O eterno retorno. Da África, fugira para o Brasil, mais precisamente Rio de Janeiro, que atraía como atraiu e até hoje atrai estrangeiros de toda parte, nas mais diversas fases da sua história. Alguns a procuram quando sua fama é de tranqüilidade; outros, quando, mesmo ou porque, suas notícias são de risco e violência – como naquele 2006. Giulio fora em busca de mar, mulheres e oportunidades de exercer a profissão que conquistara pela morte do homem cuja vida dependera da sua proteção, contra a qual não cometera qualquer violência, morte que se deu ao seu lado, na ausência de outras testemunhas e que entendeu como dádiva divina. Conseguira ler poucas páginas de alguns dos livros do Doutor Scarpini, que agora era ele e, portanto, a ele, Giulio, pertenciam, ora com espanto, ora com a mesma sonolência dos bancos universitários que chegou a freqüentar. Mas o que lhe dava prazer de verdade eram as anotações de Vincenzo Scarpini em um caderno que trazia consigo dentro da mochila pendurada nos ombros e apoiada nas costas quando caiu sem vida. Não pelas desgraças humanas narradas pelo cientista que agora personificava, mas pela riqueza de detalhes, de expressões em latim, além de exclamações de alguém verdadeiramente apaixonado pelo que fazia. Essas exclamações é que entusiasmaram Giulio e que foram por ele incorporadas para compor sua personagem, o tipo que resolveu adotar para si, na pele do Doutor em antropologia, Signore Vincenzo Scarpini.

No Rio não conseguia parar de, às manhãs e tardes, zanzar pelos calçadões de Copacabana, Ipanema e Leblon; de, às noites, deixar-se preso a tulipas de chopes nos bares de Copacabana, abordado por prostitutas que lhe aquietavam os instintos e, às vezes, a alma; de, quando de dia novamente, voltar a caminhar em bermudas e tênis nos calçadões à beira da praia, quando pensava despertar a atenção de mulheres de variadas idades e se engraçava para algumas delas, sem, no entanto, lograr êxito - a não ser uma única vez, que veio a levar-lhe do Rio à Flórida. Namorou Fernanda por uma semana, quando passaram a maior parte do tempo trancados no quarto lateral do hotel de Copacabana, fazendo sexo a mais não poder, a conversar num ritmo de descombinação latina, com poucas e profundas pausas entremeadas por grandes atropelos de caudalosas e desconexas frases, até que ela lhe convidou:

- Vamos para Miami; lá se ganha em dólar.

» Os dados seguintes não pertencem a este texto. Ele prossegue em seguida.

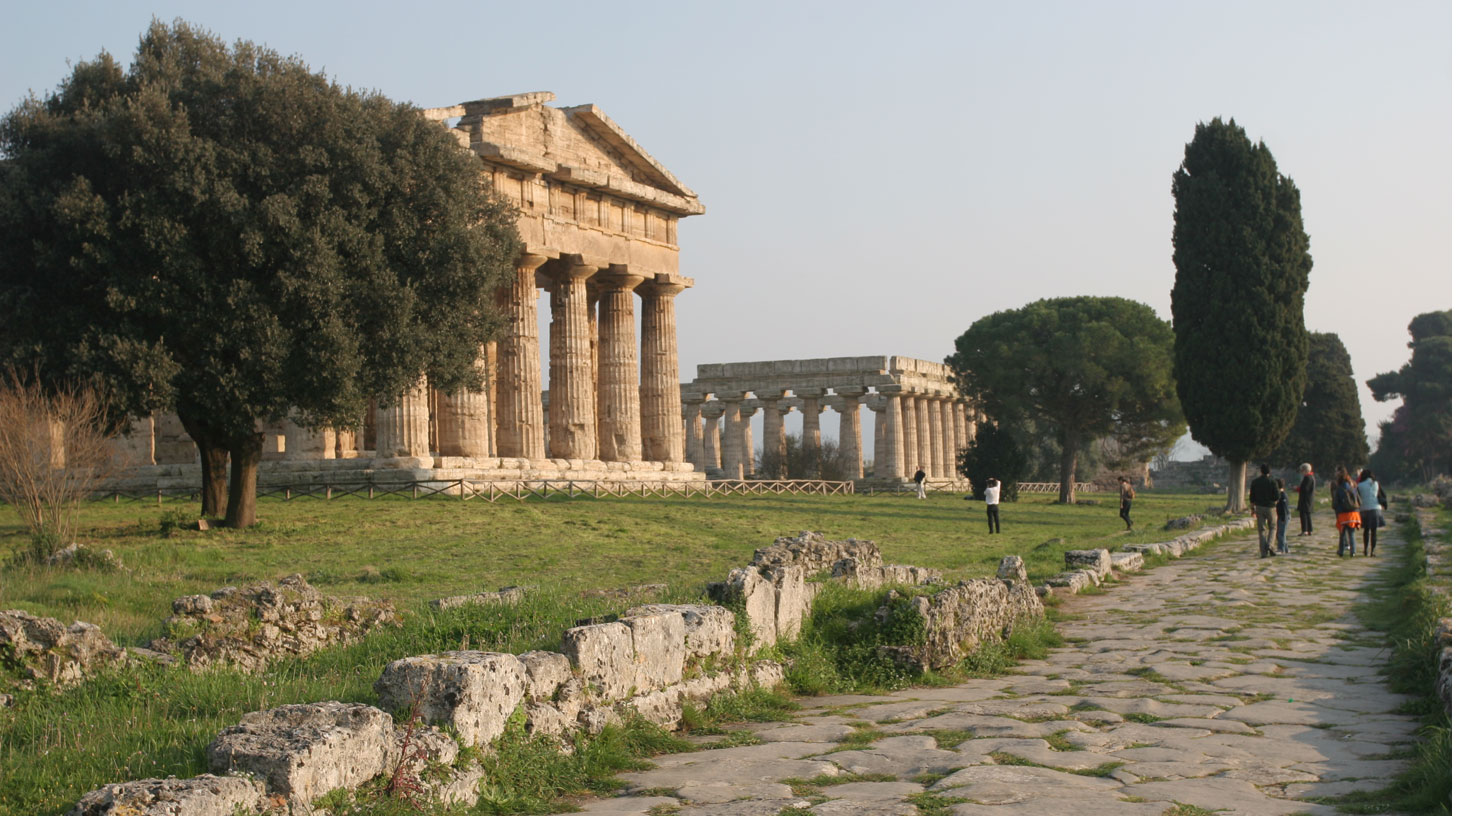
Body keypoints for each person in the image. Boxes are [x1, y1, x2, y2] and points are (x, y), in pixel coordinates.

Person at [1249, 463, 1280, 558]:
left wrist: (1252, 509)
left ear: (1261, 471)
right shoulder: (1273, 481)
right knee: (1273, 527)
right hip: (1271, 507)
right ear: (1269, 471)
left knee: (1261, 529)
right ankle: (1270, 545)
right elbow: (1277, 496)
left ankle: (1263, 552)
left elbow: (1252, 497)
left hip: (1259, 507)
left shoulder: (1255, 482)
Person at [1330, 467, 1361, 557]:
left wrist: (1335, 508)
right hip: (1354, 513)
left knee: (1342, 533)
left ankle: (1341, 550)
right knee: (1352, 533)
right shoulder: (1353, 485)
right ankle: (1353, 551)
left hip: (1343, 514)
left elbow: (1335, 502)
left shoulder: (1339, 488)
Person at [1355, 468, 1383, 557]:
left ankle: (1365, 549)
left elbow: (1356, 497)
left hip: (1364, 509)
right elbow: (1380, 495)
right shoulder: (1376, 483)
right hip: (1375, 508)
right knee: (1374, 531)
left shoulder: (1359, 485)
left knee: (1366, 530)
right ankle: (1373, 551)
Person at [1297, 463, 1316, 536]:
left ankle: (1305, 530)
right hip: (1309, 499)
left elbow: (1305, 488)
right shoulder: (1311, 477)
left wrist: (1298, 489)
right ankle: (1309, 529)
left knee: (1303, 514)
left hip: (1305, 499)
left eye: (1302, 470)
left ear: (1305, 470)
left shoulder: (1307, 478)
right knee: (1307, 514)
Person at [1275, 478, 1290, 554]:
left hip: (1284, 516)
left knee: (1281, 534)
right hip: (1281, 516)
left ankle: (1281, 549)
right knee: (1280, 533)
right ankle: (1286, 549)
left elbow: (1284, 508)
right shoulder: (1280, 495)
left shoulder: (1283, 495)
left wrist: (1283, 517)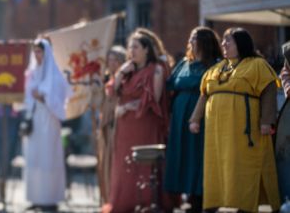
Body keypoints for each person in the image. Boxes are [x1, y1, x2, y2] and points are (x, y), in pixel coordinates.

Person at [189, 27, 281, 212]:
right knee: (218, 165)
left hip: (243, 127)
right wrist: (195, 119)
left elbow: (269, 91)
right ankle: (214, 202)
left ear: (241, 43)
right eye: (223, 40)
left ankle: (245, 205)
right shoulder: (215, 69)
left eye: (228, 40)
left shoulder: (257, 65)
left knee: (244, 165)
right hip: (217, 130)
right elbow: (204, 95)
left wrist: (266, 121)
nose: (223, 44)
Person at [106, 28, 171, 212]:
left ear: (146, 50)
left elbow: (154, 99)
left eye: (135, 47)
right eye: (130, 47)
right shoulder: (127, 70)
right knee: (123, 163)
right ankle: (124, 202)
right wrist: (120, 72)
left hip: (145, 124)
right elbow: (111, 91)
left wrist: (127, 107)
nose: (131, 51)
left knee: (144, 164)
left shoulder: (156, 70)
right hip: (125, 126)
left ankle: (147, 202)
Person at [163, 27, 221, 212]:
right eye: (190, 38)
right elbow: (170, 84)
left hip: (201, 116)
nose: (190, 41)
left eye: (194, 38)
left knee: (198, 155)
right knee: (184, 154)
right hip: (180, 117)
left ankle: (202, 196)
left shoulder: (214, 64)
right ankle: (188, 194)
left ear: (205, 41)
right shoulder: (183, 63)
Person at [22, 39, 70, 211]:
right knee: (34, 158)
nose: (37, 55)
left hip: (49, 120)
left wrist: (43, 97)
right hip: (35, 119)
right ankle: (35, 197)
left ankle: (50, 198)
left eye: (40, 51)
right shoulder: (32, 73)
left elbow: (61, 99)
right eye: (35, 51)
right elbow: (26, 97)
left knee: (48, 158)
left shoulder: (55, 75)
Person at [97, 45, 125, 204]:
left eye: (115, 60)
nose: (111, 63)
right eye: (109, 60)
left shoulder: (124, 78)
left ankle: (115, 197)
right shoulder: (107, 78)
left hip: (117, 122)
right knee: (105, 160)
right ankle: (107, 197)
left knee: (114, 160)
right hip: (105, 122)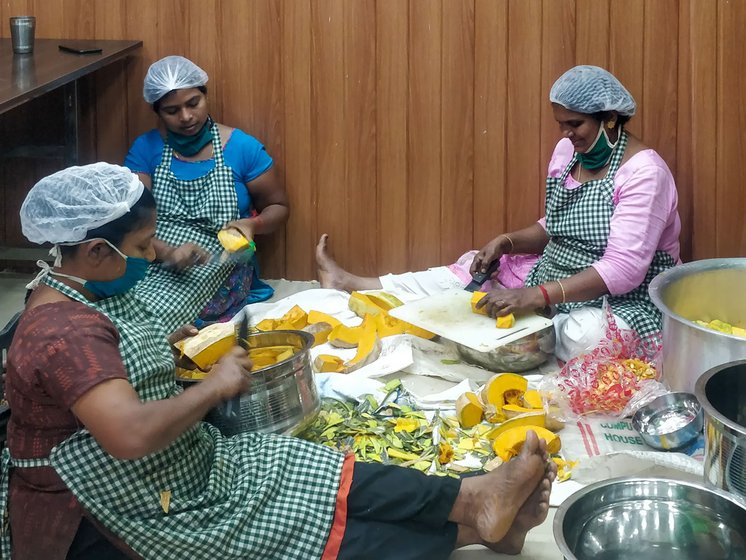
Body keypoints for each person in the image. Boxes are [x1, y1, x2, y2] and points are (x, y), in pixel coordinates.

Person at [3, 163, 555, 560]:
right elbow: (126, 434)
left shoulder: (86, 289)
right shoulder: (60, 331)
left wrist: (171, 343)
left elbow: (113, 359)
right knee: (289, 530)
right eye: (146, 246)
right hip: (110, 503)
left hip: (171, 463)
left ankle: (472, 498)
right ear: (97, 251)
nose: (153, 256)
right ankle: (476, 529)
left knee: (303, 467)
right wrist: (213, 387)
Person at [317, 65, 681, 362]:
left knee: (586, 337)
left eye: (576, 125)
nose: (567, 134)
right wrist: (506, 242)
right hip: (554, 274)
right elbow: (556, 224)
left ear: (611, 119)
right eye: (561, 124)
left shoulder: (645, 173)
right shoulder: (567, 152)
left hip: (621, 298)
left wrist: (536, 296)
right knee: (469, 273)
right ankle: (354, 283)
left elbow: (624, 270)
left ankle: (529, 334)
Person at [125, 55, 289, 327]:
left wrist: (252, 223)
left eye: (193, 103)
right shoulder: (146, 149)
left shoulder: (242, 148)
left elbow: (279, 207)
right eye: (172, 110)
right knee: (113, 303)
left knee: (156, 314)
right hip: (150, 250)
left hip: (217, 260)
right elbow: (130, 218)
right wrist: (167, 252)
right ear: (157, 112)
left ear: (205, 95)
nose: (186, 117)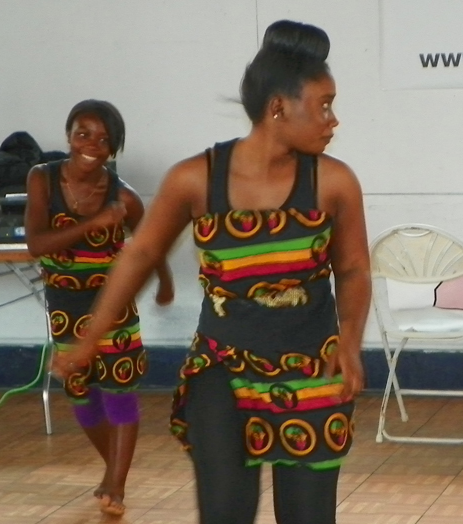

Pararam mesmo foi em Orlando, onde se desentenderam, pois, lá, conseguiu realizar seu sonho de ser tomado por antropólogo, o renomado Doutor Vincenzo Scarpini, dado como desaparecido em Serra Leoa. Foi contratado, com a instrução de realizar pesquisas paralelas e secretas às de Ricardo Coração dos Outros V, com o mesmo tema, com o seguinte recado, explícito, firme, sem margens para dúvidas:

- Acompanhe os passos de Ricardo. Is that clear?

- Absolutely – Giulio respondeu, como aprendera com Fernanda, que passou a exercer outra profissão em Orlando e por lá permaneceu.

Assim foi o retorno de Giulio Vincenzo, filho de Sophia Lorenzi, vulgo Doutor Vincenzo Scarpini, ao Brasil, agora para a região do cerrado goiano, com escala na capital, Brasília – mesmo percurso que um certo Mr. Robert Preston Jr. fizera, à mando da mesma universidade, três anos antes, quando Ricardo V e Rita eram recém-chegados em Minaçu. Como era o período seco, a poeira estava de matar. “De volta ao pó” – pensou Giulio - ou “aquele merda”, como a ele Ricardo V se referira, sem que Giulio soubesse, ainda que assim se sentisse.